用事だと言っていたのは、どうやら田舎に帰るってことだったらしい。
紛らわしいこと言ってんじゃねぇよ…と思いながらリカちゃんが準備してんのを見る。
「なぁ、なんでスーツケースいんの?」
リカちゃんが取り出してきたのは3泊ぐらい余裕でできそうな大きさのスーツケース。
その色はやっぱり黒だ。
「ちょっと荷物多くて」
「珍しい。リカちゃんいつも手ぶらなのに」
リカちゃんは出かける時はほとんど何も持たない。
持つのはスマホと財布と煙草ぐらいだ。
「さすがに遠いからなぁ…スーツも何着かいるし」
「遠いって、実家どこ?」
実家…歩が前に言ってた気もするけど覚えてねぇ。
リカちゃんから直接聞いたことはないはずだ。
「父さんの実家だから関西の方。
お土産買って来てやるけど何がいい?」
「いや、ちゃっと待て」
お土産とかよりもっと大事な話がある。
関西に帰る………だと?
「リカちゃん……いつ戻ってくんの?」
そうこれだ。
ちょっと用事がある、だなんて聞かされてたからすぐ帰ってくるんだと思ってたのに。
確認しなかった俺も悪いけど言わなかったリカちゃんも悪いだろ。
「とりあえず5日はあっちにいるかな」
「5日も?!」
「とりあえずはな。

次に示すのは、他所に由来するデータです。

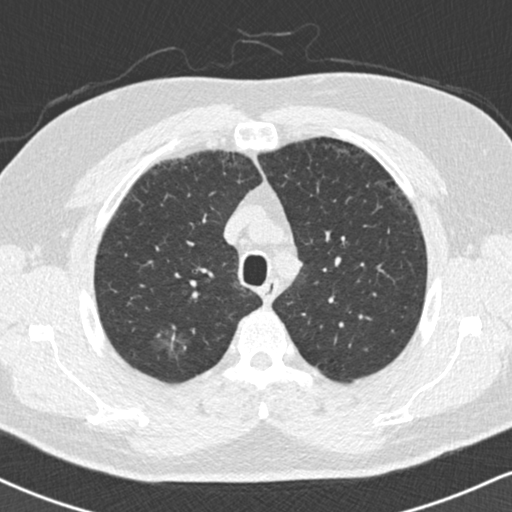
Axial slice from a low-dose chest CT screening exam, second screening round (one year after baseline), lung window (W 1500 / L -600 HU), 2 mm slice thickness, standard (soft-tissue) reconstruction kernel (B30f). Male, age 59 years at enrolment. Current smoker at enrolment.
• Expert-annotated lung lesion, bounding box (x1, y1, x2, y2) in pixels: (152, 311, 204, 364).
• The exam's reader record, not a measurement of the box and not confirmed to be the same lesion: non-calcified nodule or mass ≥4 mm, right upper lobe, 18 × 16 mm, ground glass attenuation, pre-existing on the prior screen: yes.
• Official screen result: positive, no significant change: stable abnormalities potentially related to lung cancer, unchanged since the prior screening exam.
• Later outcome: lung cancer diagnosed 60 days after this screen — bronchiolo-alveolar adenocarcinoma, NOS, right lower lobe, stage IA (AJCC 6th edition), 15 mm at pathology.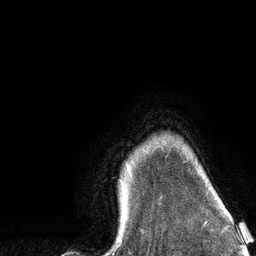
Breast MRI (dynamic contrast-enhanced), one axial slice. Position 111 of 134 along the scan axis. Cropped to one breast. Dynamic contrast-enhanced series, time point 2 of 6 at this slice position (early post-contrast). 3 T. TE 2.8 ms, TR 7.3 ms. 1.2 mm slice thickness. 256 × 256 image matrix, field of view 180 × 180 mm. Female patient.
Annotated regions visible in this slice (semi-automatically segmented with operator editing):
- enhancing-tissue mask used for the functional tumour volume (all voxels passing the contrast-enhancement thresholds inside the analysis volume; usually the tumour): bounding box [x1, y1, x2, y2] px = [118, 166, 130, 240]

もし延びるようなら連絡する」
嘘だろ?そんなの聞いてない。
しかもそれを何て事ないように言うんだから……イライラする。
リカちゃんにとって5日ぐらい会わなくても平気なんだ。
俺だけがショック受けてるんだ。
すっげぇ悔しい。
でもって寂しい。
「そんなすぐに帰ってこなくてもいいのに」
だから悔し紛れに口から思ってもない言葉が出る。
「煩いのがいなくなってせいせいする」
ダメだって、こんな事言っちゃ怒らせるって…わかってんのに止まれない。
「もういっそ向こうに住めばいいんじゃね?」
言い捨てた言葉は静かな部屋に響き渡る。
俺を見たリカちゃんは目を眇め、ため息を吐いて立ち上がった。
「わかった。ちょっと疲れたから寝る」
スーツケースをたたみ、寝室へ消えていく背中。
怒るでも言い返すでもない反応。
やってしまった………。
そう思った時には遅く、そのドアが閉ざされた。